Of all the entries below, only the lines from the one with "Zadar / Zara" up to and including the one with "RPA（自動化）・最適化・機械学習" are to be duplicated exactly.

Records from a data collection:
- - - -

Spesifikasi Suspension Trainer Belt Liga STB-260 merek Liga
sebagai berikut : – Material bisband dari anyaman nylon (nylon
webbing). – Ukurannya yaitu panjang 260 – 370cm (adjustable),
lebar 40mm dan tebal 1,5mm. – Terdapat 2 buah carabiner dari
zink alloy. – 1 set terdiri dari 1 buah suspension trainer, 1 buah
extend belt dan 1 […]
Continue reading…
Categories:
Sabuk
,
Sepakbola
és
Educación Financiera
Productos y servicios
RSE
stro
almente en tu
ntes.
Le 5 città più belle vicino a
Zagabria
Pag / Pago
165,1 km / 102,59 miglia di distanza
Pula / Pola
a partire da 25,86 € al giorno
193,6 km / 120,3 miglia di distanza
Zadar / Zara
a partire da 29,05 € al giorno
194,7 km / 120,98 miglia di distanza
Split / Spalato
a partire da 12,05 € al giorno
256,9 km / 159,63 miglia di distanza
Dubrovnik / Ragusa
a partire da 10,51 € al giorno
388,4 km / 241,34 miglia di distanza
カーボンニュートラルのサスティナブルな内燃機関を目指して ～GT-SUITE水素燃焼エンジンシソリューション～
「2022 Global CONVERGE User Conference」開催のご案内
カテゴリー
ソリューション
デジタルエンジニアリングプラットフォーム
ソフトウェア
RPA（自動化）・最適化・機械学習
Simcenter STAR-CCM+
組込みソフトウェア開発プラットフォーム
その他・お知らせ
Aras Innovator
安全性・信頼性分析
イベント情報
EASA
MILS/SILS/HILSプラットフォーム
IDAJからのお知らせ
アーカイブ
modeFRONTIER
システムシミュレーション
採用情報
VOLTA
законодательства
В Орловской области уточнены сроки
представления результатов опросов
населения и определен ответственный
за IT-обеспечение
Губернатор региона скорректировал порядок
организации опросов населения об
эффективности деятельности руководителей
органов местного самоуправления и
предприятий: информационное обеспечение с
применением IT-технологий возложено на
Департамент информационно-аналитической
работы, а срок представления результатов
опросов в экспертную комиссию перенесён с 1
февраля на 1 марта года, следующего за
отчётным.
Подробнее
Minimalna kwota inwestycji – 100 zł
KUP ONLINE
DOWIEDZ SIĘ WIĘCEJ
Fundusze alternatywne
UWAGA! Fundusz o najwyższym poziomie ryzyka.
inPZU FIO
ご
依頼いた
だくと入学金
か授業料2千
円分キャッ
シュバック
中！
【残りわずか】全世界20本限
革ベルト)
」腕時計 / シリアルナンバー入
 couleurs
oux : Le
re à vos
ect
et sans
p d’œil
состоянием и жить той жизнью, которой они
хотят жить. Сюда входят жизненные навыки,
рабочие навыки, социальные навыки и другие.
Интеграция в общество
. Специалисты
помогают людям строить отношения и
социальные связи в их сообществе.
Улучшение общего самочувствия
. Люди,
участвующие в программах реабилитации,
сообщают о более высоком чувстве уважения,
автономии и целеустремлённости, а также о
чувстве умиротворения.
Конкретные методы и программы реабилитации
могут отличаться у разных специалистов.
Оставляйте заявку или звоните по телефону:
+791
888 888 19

- - - -

[Your solution]
Zadar / Zara
a partire da 29,05 € al giorno
194,7 km / 120,98 miglia di distanza
Split / Spalato
a partire da 12,05 € al giorno
256,9 km / 159,63 miglia di distanza
Dubrovnik / Ragusa
a partire da 10,51 € al giorno
388,4 km / 241,34 miglia di distanza
カーボンニュートラルのサスティナブルな内燃機関を目指して ～GT-SUITE水素燃焼エンジンシソリューション～
「2022 Global CONVERGE User Conference」開催のご案内
カテゴリー
ソリューション
デジタルエンジニアリングプラットフォーム
ソフトウェア
RPA（自動化）・最適化・機械学習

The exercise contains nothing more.